§ What you have to do
Update the stretch of the piece on Canada's proposed GST/HST changes for digital sales, from "Currently, nonresident vendors" through "by individual consumers.", by replacing "Canadian customers" with "Canadian buyers".

§ Page extract
────

Canada’s Fall Economic Statement released on Nov. 30, 2020, proposed several indirect tax changes designed to increase fairness and competitiveness between Canadian-based suppliers of digital property and services and similar suppliers located outside of Canada. These changes will also raise a significant amount of tax revenue by imposing a requirement on certain nonresident suppliers to register for GST/HST. Additionally, certain platform operators who facilitate sales of digital property or services (e.g., app stores) will be required to register for GST/HST and charge and collect GST/HST on sales made through their platforms.
Currently, nonresident vendors of digital products and services (i.e., mobile apps, online video gaming, and video and music streaming) that do not have a nexus or otherwise sufficient connection to Canada are generally not required to register for, charge or collect GST/HST on sales made to Canadian customers. Rather, Canadian purchasers of these digital products and services are required to self-assess the GST/HST and remit the tax to the CRA, including purchases by individual consumers.
These rules have put suppliers located in Canada at a competitive disadvantage compared to their nonresident competitors. The proposal aims to level the playing field by requiring all suppliers of digital property and services to register for GST/HST, irrespective of where the supplier is located.
This proposal is in line with recommendations of the Organisation for Economic Co‑operation and Development on the digital economy. These changes are proposed to take effect July 1, 2021. Businesses impacted by these changes should act as soon as possible to ensure they are set up to comply with these proposed rules. The Department of Finance (Finance) requested input from various stakeholders until Feb. 1, 2021, but to date, no revisions have been made. However, it is expected that the final draft legislation will be put forth in the spring federal budget, which date has not yet been announced.
How these changes impact remote sellers
Businesses that are not resident in Canada that supply services or digital products to Canadian residents, and digital platforms that facilitate such sales to Canadian residents will need to determine if they are required to register for GST/HST under the new rules. Businesses that are required to register for GST/HST should determine if a simplified registration as proposed by these rules should be completed, or if the business should instead register under the existing GST/HST registration mechanism.

────

§ Listed records
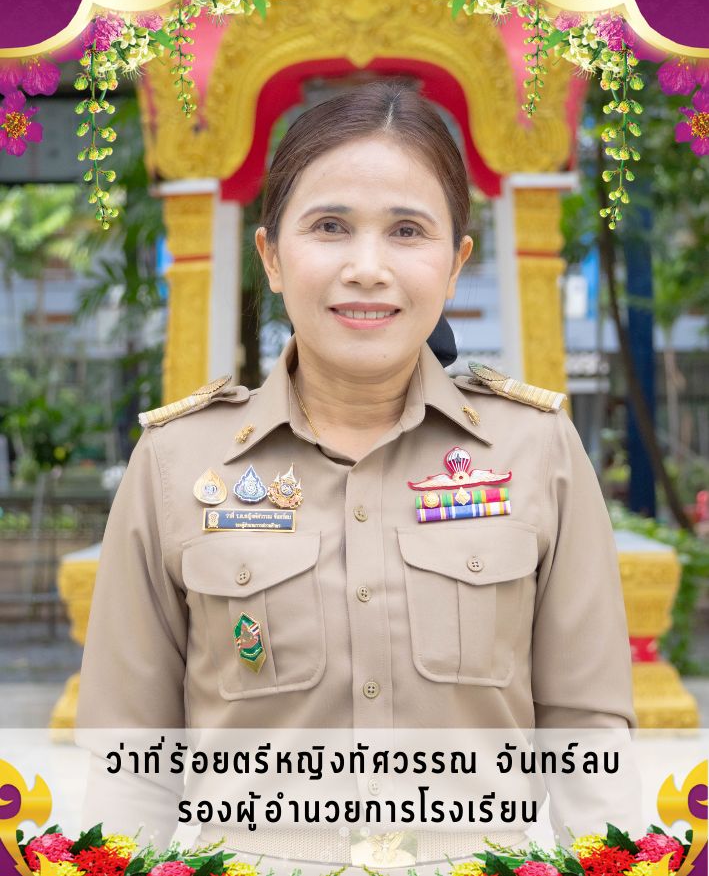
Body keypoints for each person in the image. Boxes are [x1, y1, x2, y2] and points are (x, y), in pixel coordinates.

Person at [76, 80, 640, 875]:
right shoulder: (177, 462)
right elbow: (130, 753)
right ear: (272, 257)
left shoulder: (535, 449)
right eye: (329, 227)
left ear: (454, 264)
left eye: (407, 230)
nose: (367, 268)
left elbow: (585, 733)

────

§ Output of the task
Currently, nonresident vendors of digital products and services (i.e., mobile apps, online video gaming, and video and music streaming) that do not have a nexus or otherwise sufficient connection to Canada are generally not required to register for, charge or collect GST/HST on sales made to Canadian buyers. Rather, Canadian purchasers of these digital products and services are required to self-assess the GST/HST and remit the tax to the CRA, including purchases by individual consumers.